Instructions for the task: From the first line of the entries below through the line holding "right knee: (49, 209)", write out every line exactly, please, and leave out the pictures.

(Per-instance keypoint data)
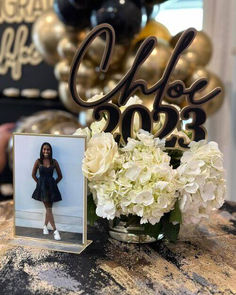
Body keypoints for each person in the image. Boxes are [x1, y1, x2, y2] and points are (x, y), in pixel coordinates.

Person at [32, 142, 63, 241]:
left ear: (50, 151)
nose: (46, 151)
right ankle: (55, 231)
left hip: (52, 189)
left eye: (48, 149)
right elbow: (33, 175)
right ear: (42, 150)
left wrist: (53, 184)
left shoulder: (54, 162)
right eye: (44, 149)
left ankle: (45, 226)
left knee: (48, 209)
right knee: (49, 209)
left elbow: (60, 176)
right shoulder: (38, 161)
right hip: (42, 189)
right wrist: (40, 184)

Task output:
Body keypoints for each person in the image. Boxes are [x1, y1, x2, y2] and points are (x, y), in pixel coordinates.

Person at [32, 142, 63, 241]:
left ear: (50, 151)
nose: (46, 151)
right ankle: (55, 231)
left hip: (52, 189)
left eye: (48, 149)
right elbow: (33, 175)
right ear: (42, 150)
left wrist: (53, 184)
left shoulder: (54, 162)
right eye: (44, 149)
left ankle: (45, 226)
left knee: (48, 209)
right knee: (49, 209)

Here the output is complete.